PROBLEM TO SOLVE: Write the entries below out again exactly, but skip the pictures.

THE RECORDS:
==================================================
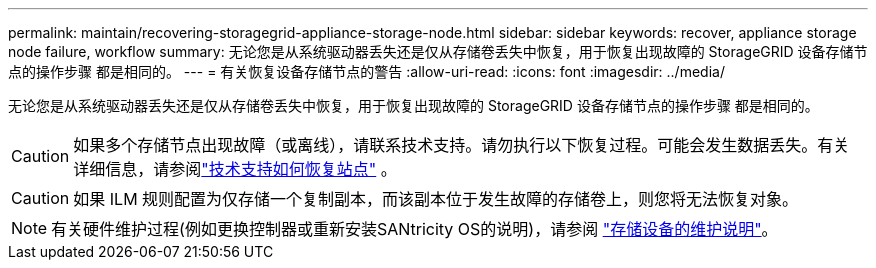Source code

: ---
permalink: maintain/recovering-storagegrid-appliance-storage-node.html 
sidebar: sidebar 
keywords: recover, appliance storage node failure, workflow 
summary: 无论您是从系统驱动器丢失还是仅从存储卷丢失中恢复，用于恢复出现故障的 StorageGRID 设备存储节点的操作步骤 都是相同的。 
---
= 有关恢复设备存储节点的警告
:allow-uri-read: 
:icons: font
:imagesdir: ../media/


[role="lead"]
无论您是从系统驱动器丢失还是仅从存储卷丢失中恢复，用于恢复出现故障的 StorageGRID 设备存储节点的操作步骤 都是相同的。


CAUTION: 如果多个存储节点出现故障（或离线），请联系技术支持。请勿执行以下恢复过程。可能会发生数据丢失。有关详细信息，请参阅link:how-site-recovery-is-performed-by-technical-support.html["技术支持如何恢复站点"] 。


CAUTION: 如果 ILM 规则配置为仅存储一个复制副本，而该副本位于发生故障的存储卷上，则您将无法恢复对象。


NOTE: 有关硬件维护过程(例如更换控制器或重新安装SANtricity OS的说明)，请参阅 https://docs.netapp.com/us-en/storagegrid-appliances/commonhardware/index.html["存储设备的维护说明"^]。
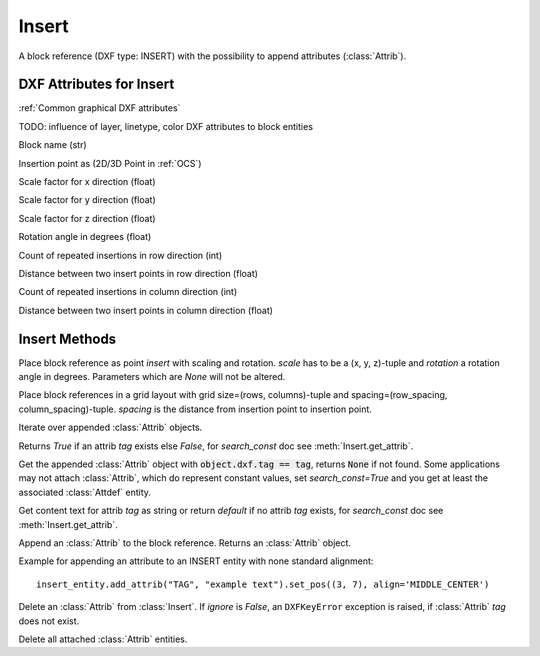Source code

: Insert
======

.. class:: Insert

   A block reference (DXF type: INSERT) with the possibility to append attributes (:class:`Attrib`).

DXF Attributes for Insert
-------------------------

:ref:`Common graphical DXF attributes`

TODO: influence of layer, linetype, color DXF attributes to block entities

.. attribute:: Insert.dxf.name

Block name (str)

.. attribute:: Insert.dxf.insert

Insertion point as (2D/3D Point in :ref:`OCS`)

.. attribute:: Insert.dxf.xscale

Scale factor for x direction (float)

.. attribute:: Insert.dxf.yscale

Scale factor for y direction (float)

.. attribute:: Insert.dxf.zscale

Scale factor for z direction (float)

.. attribute:: Insert.dxf.rotation

Rotation angle in degrees (float)

.. attribute:: Insert.dxf.row_count

Count of repeated insertions in row direction (int)

.. attribute:: Insert.dxf.row_spacing

Distance between two insert points in row direction (float)

.. attribute:: Insert.dxf.column_count

Count of repeated insertions in column direction (int)

.. attribute:: Insert.dxf.column_spacing

Distance between two insert points in column direction (float)


Insert Methods
--------------

.. method:: Insert.place(insert=None, scale=None, rotation=None)

Place block reference as point `insert` with scaling and rotation. `scale` has to be a (x, y, z)-tuple and `rotation`
a rotation angle in degrees. Parameters which are *None* will not be altered.

.. method:: Insert.grid(size=(1, 1), spacing=(1, 1))

Place block references in a grid layout with grid size=(rows, columns)-tuple and
spacing=(row_spacing, column_spacing)-tuple. `spacing` is the distance from insertion point to insertion point.

.. method:: Insert.attribs()

Iterate over appended :class:`Attrib` objects.

.. method:: Insert.has_attrib(tag, search_const=False)

Returns `True` if an attrib `tag` exists else `False`, for *search_const* doc see :meth:`Insert.get_attrib`.

.. method:: Insert.get_attrib(tag, search_const=False)

Get the appended :class:`Attrib` object with :code:`object.dxf.tag == tag`, returns
:code:`None` if not found. Some applications may not attach :class:`Attrib`, which do represent constant values, set
*search_const=True* and you get at least the associated :class:`Attdef` entity.

.. method:: Insert.get_attrib_text(tag, default=None, search_const=False)

Get content text for attrib `tag` as string or return `default` if no attrib `tag` exists, for *search_const* doc
see :meth:`Insert.get_attrib`.

.. method:: Insert.add_attrib(tag, text, insert=(0, 0), attribs={})

Append an :class:`Attrib` to the block reference. Returns an :class:`Attrib` object.

Example for appending an attribute to an INSERT entity with none standard alignment::

    insert_entity.add_attrib("TAG", "example text").set_pos((3, 7), align='MIDDLE_CENTER')

.. method:: Insert.delete_attrib(tag, ignore=False)

Delete an :class:`Attrib` from :class:`Insert`. If `ignore` is `False`, an ``DXFKeyError`` exception is raised, if
:class:`Attrib` `tag` does not exist.

.. method:: Insert.delete_all_attribs()

Delete all attached :class:`Attrib` entities.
==================================================
ANSWER SPACE:
Source code

: ---
permalink: maintain/recovering-storagegrid-appliance-storage-node.html 
sidebar: sidebar 
keywords: recover, appliance storage node failure, workflow 
summary: 无论您是从系统驱动器丢失还是仅从存储卷丢失中恢复，用于恢复出现故障的 StorageGRID 设备存储节点的操作步骤 都是相同的。 
---
= 有关恢复设备存储节点的警告
:allow-uri-read: 
:icons: font
:imagesdir: ../media/


[role="lead"]
无论您是从系统驱动器丢失还是仅从存储卷丢失中恢复，用于恢复出现故障的 StorageGRID 设备存储节点的操作步骤 都是相同的。


CAUTION: 如果多个存储节点出现故障（或离线），请联系技术支持。请勿执行以下恢复过程。可能会发生数据丢失。有关详细信息，请参阅link:how-site-recovery-is-performed-by-technical-support.html["技术支持如何恢复站点"] 。


CAUTION: 如果 ILM 规则配置为仅存储一个复制副本，而该副本位于发生故障的存储卷上，则您将无法恢复对象。


NOTE: 有关硬件维护过程(例如更换控制器或重新安装SANtricity OS的说明)，请参阅 https://docs.netapp.com/us-en/storagegrid-appliances/commonhardware/index.html["存储设备的维护说明"^]。
Source code

: Insert
======

.. class:: Insert

   A block reference (DXF type: INSERT) with the possibility to append attributes (:class:`Attrib`).

DXF Attributes for Insert
-------------------------

:ref:`Common graphical DXF attributes`

TODO: influence of layer, linetype, color DXF attributes to block entities

.. attribute:: Insert.dxf.name

Block name (str)

.. attribute:: Insert.dxf.insert

Insertion point as (2D/3D Point in :ref:`OCS`)

.. attribute:: Insert.dxf.xscale

Scale factor for x direction (float)

.. attribute:: Insert.dxf.yscale

Scale factor for y direction (float)

.. attribute:: Insert.dxf.zscale

Scale factor for z direction (float)

.. attribute:: Insert.dxf.rotation

Rotation angle in degrees (float)

.. attribute:: Insert.dxf.row_count

Count of repeated insertions in row direction (int)

.. attribute:: Insert.dxf.row_spacing

Distance between two insert points in row direction (float)

.. attribute:: Insert.dxf.column_count

Count of repeated insertions in column direction (int)

.. attribute:: Insert.dxf.column_spacing

Distance between two insert points in column direction (float)


Insert Methods
--------------

.. method:: Insert.place(insert=None, scale=None, rotation=None)

Place block reference as point `insert` with scaling and rotation. `scale` has to be a (x, y, z)-tuple and `rotation`
a rotation angle in degrees. Parameters which are *None* will not be altered.

.. method:: Insert.grid(size=(1, 1), spacing=(1, 1))

Place block references in a grid layout with grid size=(rows, columns)-tuple and
spacing=(row_spacing, column_spacing)-tuple. `spacing` is the distance from insertion point to insertion point.

.. method:: Insert.attribs()

Iterate over appended :class:`Attrib` objects.

.. method:: Insert.has_attrib(tag, search_const=False)

Returns `True` if an attrib `tag` exists else `False`, for *search_const* doc see :meth:`Insert.get_attrib`.

.. method:: Insert.get_attrib(tag, search_const=False)

Get the appended :class:`Attrib` object with :code:`object.dxf.tag == tag`, returns
:code:`None` if not found. Some applications may not attach :class:`Attrib`, which do represent constant values, set
*search_const=True* and you get at least the associated :class:`Attdef` entity.

.. method:: Insert.get_attrib_text(tag, default=None, search_const=False)

Get content text for attrib `tag` as string or return `default` if no attrib `tag` exists, for *search_const* doc
see :meth:`Insert.get_attrib`.

.. method:: Insert.add_attrib(tag, text, insert=(0, 0), attribs={})

Append an :class:`Attrib` to the block reference. Returns an :class:`Attrib` object.

Example for appending an attribute to an INSERT entity with none standard alignment::

    insert_entity.add_attrib("TAG", "example text").set_pos((3, 7), align='MIDDLE_CENTER')

.. method:: Insert.delete_attrib(tag, ignore=False)

Delete an :class:`Attrib` from :class:`Insert`. If `ignore` is `False`, an ``DXFKeyError`` exception is raised, if
:class:`Attrib` `tag` does not exist.

.. method:: Insert.delete_all_attribs()

Delete all attached :class:`Attrib` entities.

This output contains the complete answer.